Inévitablement, on pense à Tiananmen. Ces foules gigantesques qui ont défilé toute la semaine dans les principales villes iraniennes, le courage inouï de ces millions de citoyens désarmés défiant la dictature...

Oui, Tiananmen... mais ce pourrait être encore pire. En Chine, la répression était l'oeuvre d'un gouvernement cynique et corrompu qui ne croyait qu'au pouvoir, tant il est vrai que l'idéal communiste des débuts était depuis longtemps enseveli sous les privilèges dont jouissait la nomenklatura. La répression, en Chine, n'avait aucun relent religieux. Ses exécutants étaient des militaires et des policiers disciplinés, aux ordres d'un État cruel, mais laïc.En Iran, par contre, la soif du pouvoir absolu se double d'un fanatisme religieux de type médiéval. Ahmadinejad est un croyant. Les bassidjis, ces dangereuses milices populaires qui sont le bras fou de la théocratie (ce sont eux qui cette semaine tiraient à volonté sur la foule), sont des croyants - des illettrés sortis des couches les plus démunies. Ils se croient les glorieux héritiers des «martyrs» - ces milliers de jeunes sans formation militaire qu'on envoya aux premières lignes dans la guerre contre l'Irak, préfigurant les cohortes de kamikazes qu'allaient plus tard créer le Hamas et le Hezbollah, deux mouvements largement financés par Téhéran (c'est d'Iran et de Syrie que viennent les armes).

C'est d'ailleurs pourquoi la réélection d'Ahmadinejad est une catastrophe pour tous ceux qui souhaitent un règlement au Proche-Orient. Il continuera de menacer Israël à coup de discours violemment antisémites et de subventionner le terrorisme, qui est l'un des obstacles à la création d'un État palestinien autonome. Et comme le gouvernement israélien est aux mains de faucons, on ne peut exclure totalement la possibilité d'une attaque nucléaire préventive contre l'Iran.

Que se passera-t-il dans l'ancien Empire perse? La conjugaison d'un pouvoir dictatorial qui ne tolère aucune dissidence et de ces hordes d'illuminés à qui Ahmadinejad semble laisser la bride sur le cou annonce le pire.

À la télé en tout cas, le contraste est saisissant.
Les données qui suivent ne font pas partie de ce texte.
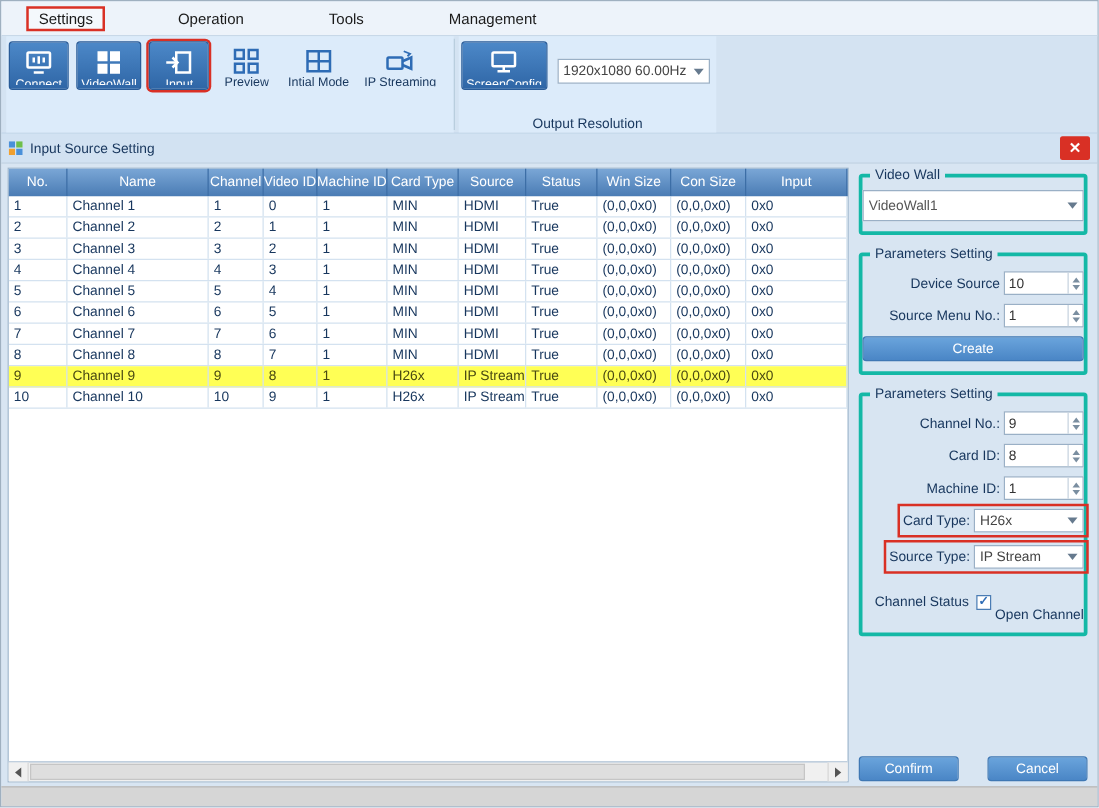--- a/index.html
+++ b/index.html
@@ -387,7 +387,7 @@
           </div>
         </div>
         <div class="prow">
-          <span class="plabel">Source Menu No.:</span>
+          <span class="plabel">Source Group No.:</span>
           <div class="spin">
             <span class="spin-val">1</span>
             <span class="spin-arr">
D'un côté le parti du changement, des gens de toutes conditions et de tous âges, femmes et hommes confondus, qui semblent toutefois avoir en commun une certaine scolarité et une relative aisance matérielle. De l'autre, des masses presque entièrement masculines parsemées d'essaims de femmes en tchador, voilées de noir de la tête aux pieds, statues mobiles enterrées vivantes, sombres corbeaux présages de mort...

Allez donc dire à ces opposants qui manifestent au péril de leur vie que «la différence entre Ahmadinejad et Moussavi, en termes de politique réelle, n'est peut-être pas aussi grande qu'on l'a présentée» !

C'est ce que déclarait Barack Obama, dans une réaction qui choque à première vue, mais qui, à la réflexion, est sans doute sage et réaliste.

Comment pouvait-il, lui, le champion des libertés, lâcher à leur sort les Iraniens assoiffés de démocratie? En plus, son affirmation était fausse, car il y a effectivement des différences majeures entre les deux camps, non seulement sur le plan intérieur, mais aussi quant au degré d'ouverture à l'Occident.

Mais c'est vrai, compte tenu de l'histoire calamiteuse des rapports entre les deux pays, il serait «contreproductif» que les réformateurs iraniens paraissent soutenus par les États-Unis. Obama s'est donc contenté de souhaiter que l'«on écoute la voix du peuple et non qu'on la réprime». Il ne pouvait aller plus loin, car il sait qu'il devra négocier, le cas échéant, avec Ahmadinejad. D'où cette manifestation de «realpolitik», à mille lieues de l'idéalisme naïf de Bush. Henry Kissinger applaudirait...

Sur ce, chers lecteurs, je vous quitte en vous souhaitant un bel été. Retour début septembre.